10/06/2019
Numa semana na qual o noticiário sobre medicina foi dominado pelo papel da inteligência artificial, prontuários eletrônicos e medicamentos de altíssimos custos, tive a alegria de participar de mais uma vitória da inteligência natural, protocolos simples e uso racional dos recursos disponíveis, no atendimento de um paciente acidentado ao cair de sua moto.
A alegria começou com o atendimento e transporte eficientes dos bombeiros socorristas ao hospital público de emergência, onde abnegados plantonistas o tiraram da situação crítica. Posteriormente, por desejo familiar, foi transferido para um hospital privado, onde uma outra equipe, igualmente treinada, concluiu o tratamento.
Foi gratificante ver que o sistema de saúde pode funcionar em harmonia, com todos lucrando, principalmente os pais, irmãos, sua esposa apaixonada e um bebê que vem sendo planejado.
Essa história me fez lembrar Dominique Larrey (1766–1842), o Pai da Cirurgia do Trauma. Filho de um sapateiro francês, ele foi um brilhante estudante de medicina, chegando ao cargo de cirurgião-chefe do exército francês. Ciente das vicissitudes dos feridos de guerra, era chamado pela tropa de "La Providence" (‘o Salvador’). Obedecia às regras da guerra, sem esquecer a missão humanitária de médico.

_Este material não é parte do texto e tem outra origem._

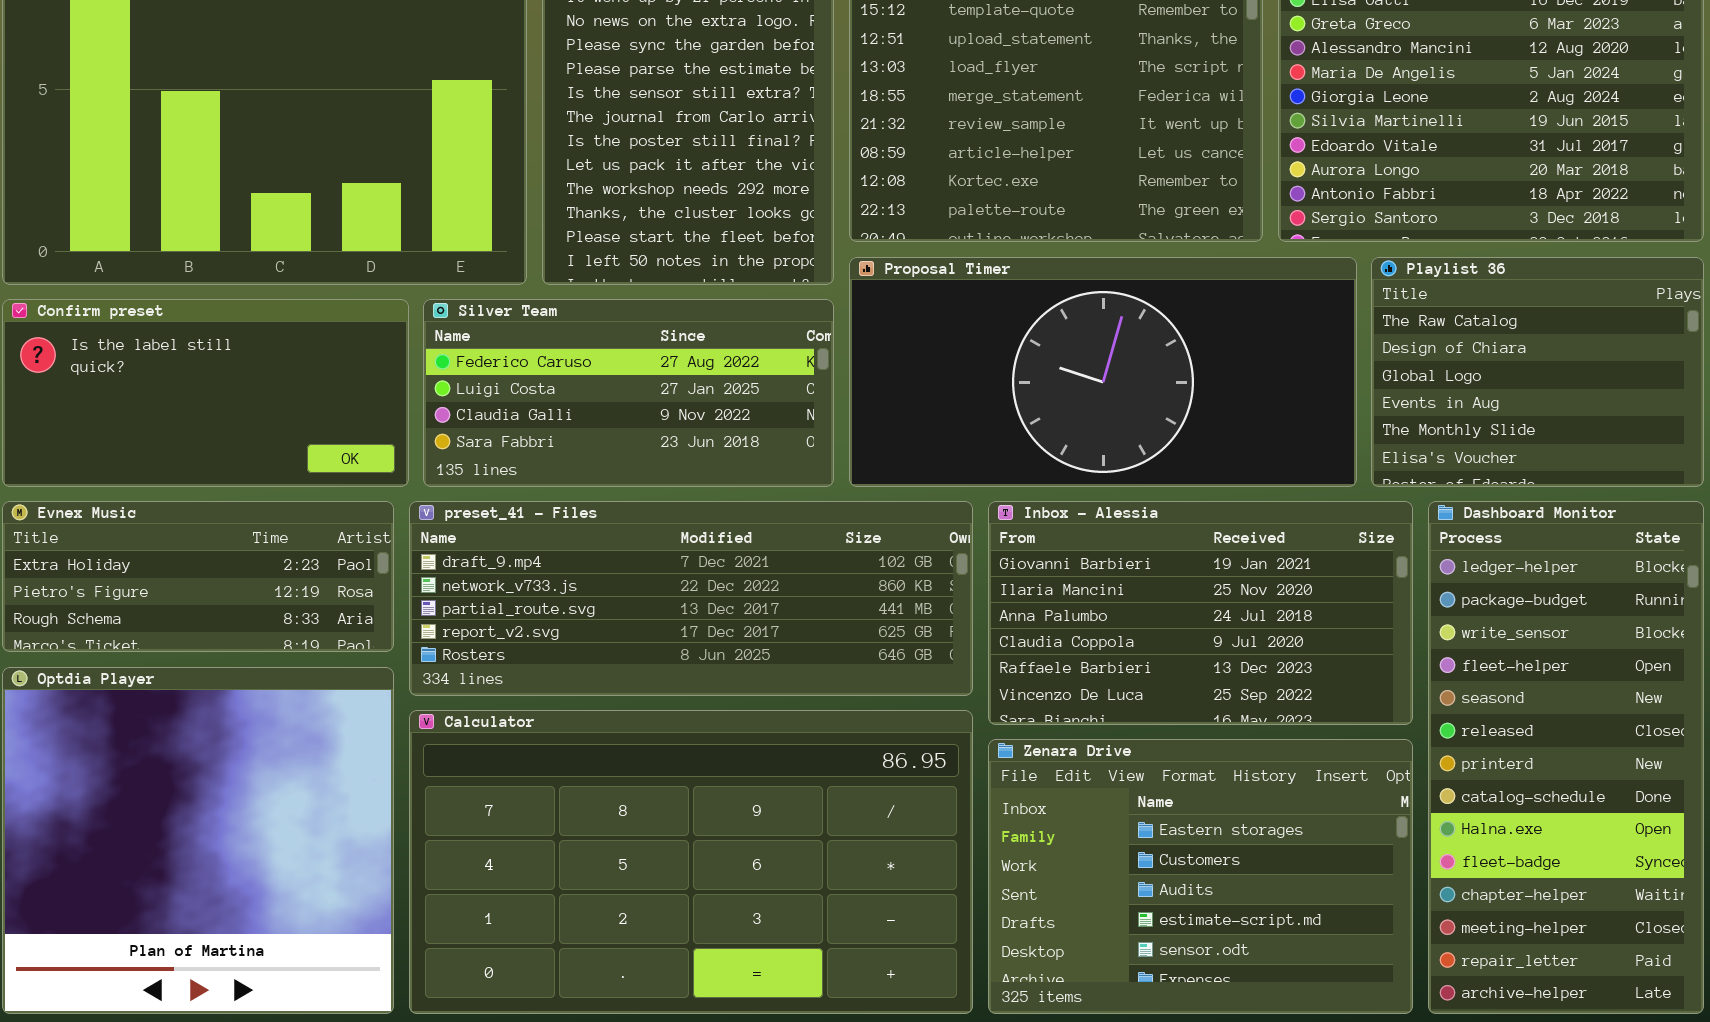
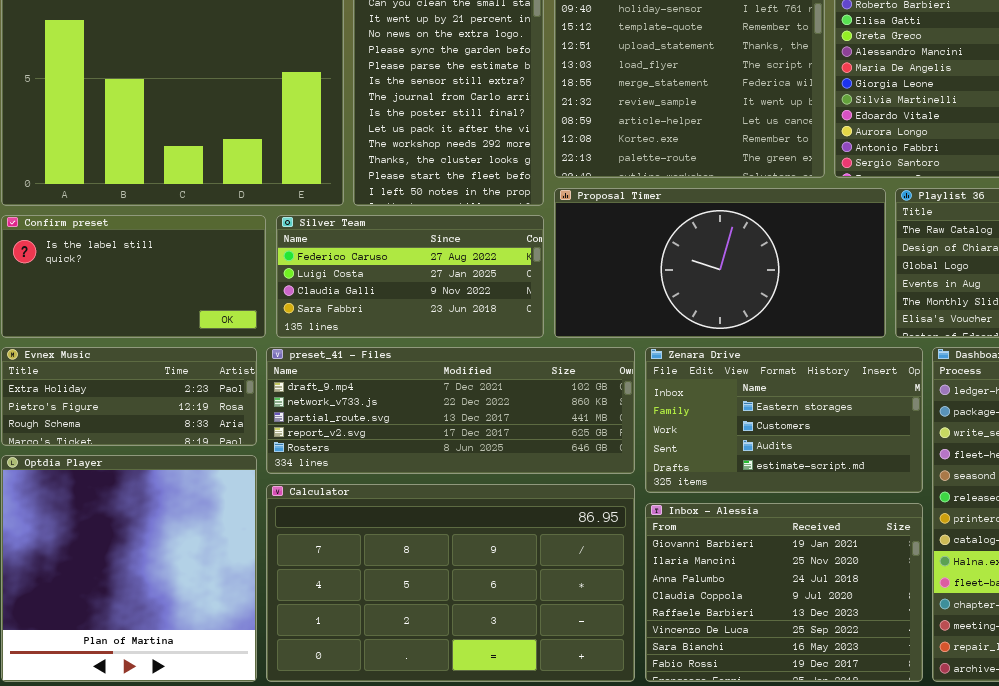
Inbox - Alessia: [988,501,1413,725] -> [645,503,923,682], moved, resized
Zenara Drive: [988,739,1413,1014] -> [645,347,923,493], moved, resized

Criou regras para a triagem das vítimas, tratando os feridos de acordo com a gravidade, não diferenciando os combatentes inimigos dos seus compatriotas. Também descreveu sua experiência com o tétano, a fisiopatologia da lesão por frio, o controle da hemorragia e a drenagem de coleção de pus e sangue no tórax.
Acompanhou por quase 18 anos Napoleão Bonaparte em mais 60 batalhas, tendo “... a ideia de construir uma carruagem leve, com duas rodas, puxadas por cavalos, para transportar rapidamente os feridos através das montanhas”. Uma futurística “ambulância voadora”.
Durante a batalha de Waterloo, o general inglês Arthur Wellesley, Duque de Wellington, ficou impressionado com uma dessas ambulâncias atuando muito próxima ao exército britânico. Wellington decidiu então suspender o fogo de artilharia para permitir “... tempo ao bravo e leal médico para remover os feridos".
Larrey acabou capturado, mas felizmente foi reconhecido por um jovem cirurgião prussiano, um ex-aluno, que logo implorou ao comandante Gebhard von Blücher para não sentenciá-lo à morte. Por uma incrível coincidência, o filho de Blücher havia sido gravemente ferido numa batalha na Áustria, tendo sido tratado por Larrey. Por tudo isso o Salvador foi autorizado a voltar para a França.
Napoleão demonstrou sua gratidão ao seu cirurgião-chefe afirmando que ele “... foi o mais digno homem e melhor amigo do soldado que eu conheci”.
Larrey continua fazendo discípulos, e, no Brasil, em guerra contínua contra a medicina injusta, felizmente ainda há hospitais que reconhecem a necessidade da autonomia dos médicos que, como Larrey, se respeitam e lutam para tratar todos da mesma forma.